To do: In your copy, the records appear word for word and the pictures do not appear at all.

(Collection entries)
☆ ☆ ☆

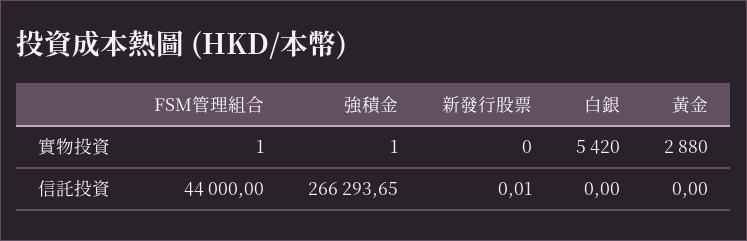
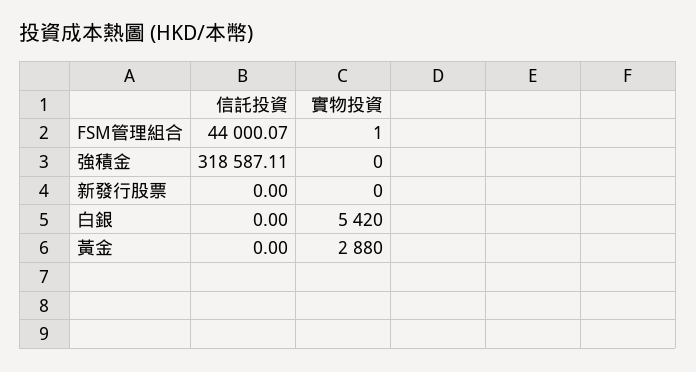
  {
    "FSM管理組合": {
      "實物投資": 1,
-     "信託投資": 44000
+     "信託投資": 44000.07
    },
    "強積金": {
-     "實物投資": 1,
+     "實物投資": 0,
-     "信託投資": 266293.65
+     "信託投資": 318587.11
    },
    "新發行股票": {
      "實物投資": 0,
-     "信託投資": 0.01
+     "信託投資": 0
    },
    "白銀": {
      "實物投資": 5420,
      "信託投資": 0
    },
    "黃金": {
      "實物投資": 2880,
      "信託投資": 0
    }
  }

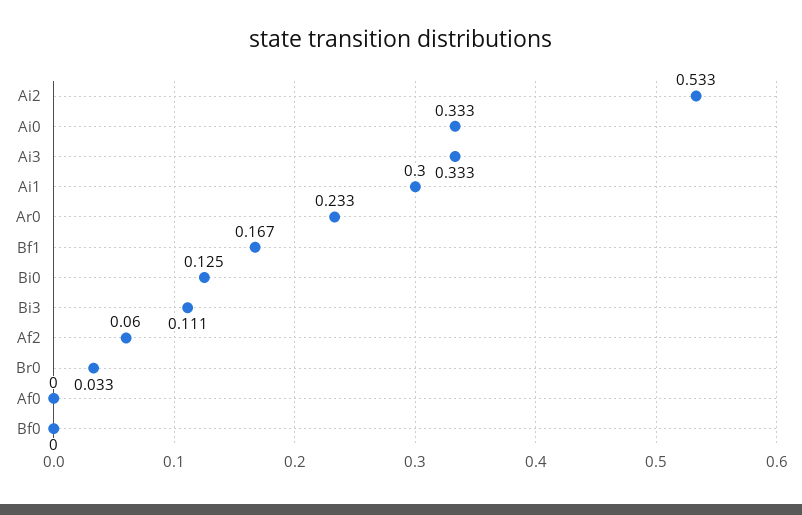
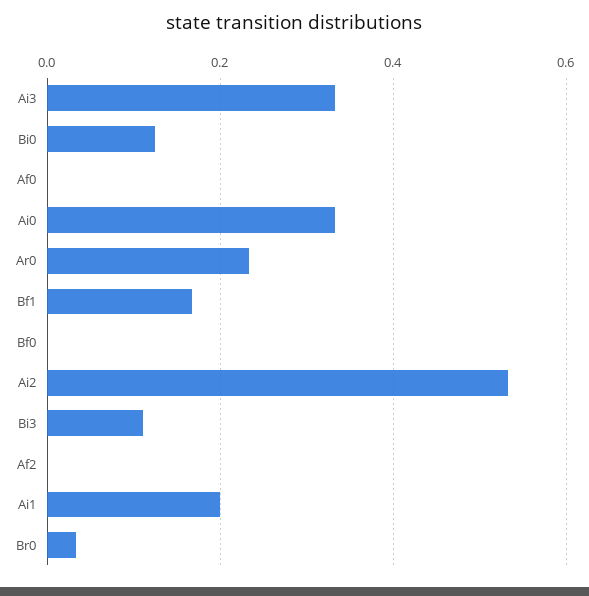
  {
    "Ai2": 0.533,
    "Ai0": 0.333,
    "Ai3": 0.333,
-   "Ai1": 0.3,
+   "Ai1": 0.2,
    "Ar0": 0.233,
    "Bf1": 0.167,
    "Bi0": 0.125,
    "Bi3": 0.111,
-   "Af2": 0.06,
+   "Af2": 0,
    "Br0": 0.033,
    "Af0": 0,
    "Bf0": 0
  }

☆ ☆ ☆

Exercise answer:
  {
    "FSM管理組合": {
      "實物投資": 1,
-     "信託投資": 44000
+     "信託投資": 44000.07
    },
    "強積金": {
-     "實物投資": 1,
+     "實物投資": 0,
-     "信託投資": 266293.65
+     "信託投資": 318587.11
    },
    "新發行股票": {
      "實物投資": 0,
-     "信託投資": 0.01
+     "信託投資": 0
    },
    "白銀": {
      "實物投資": 5420,
      "信託投資": 0
    },
    "黃金": {
      "實物投資": 2880,
      "信託投資": 0
    }
  }

  {
    "Ai2": 0.533,
    "Ai0": 0.333,
    "Ai3": 0.333,
-   "Ai1": 0.3,
+   "Ai1": 0.2,
    "Ar0": 0.233,
    "Bf1": 0.167,
    "Bi0": 0.125,
    "Bi3": 0.111,
-   "Af2": 0.06,
+   "Af2": 0,
    "Br0": 0.033,
    "Af0": 0,
    "Bf0": 0
  }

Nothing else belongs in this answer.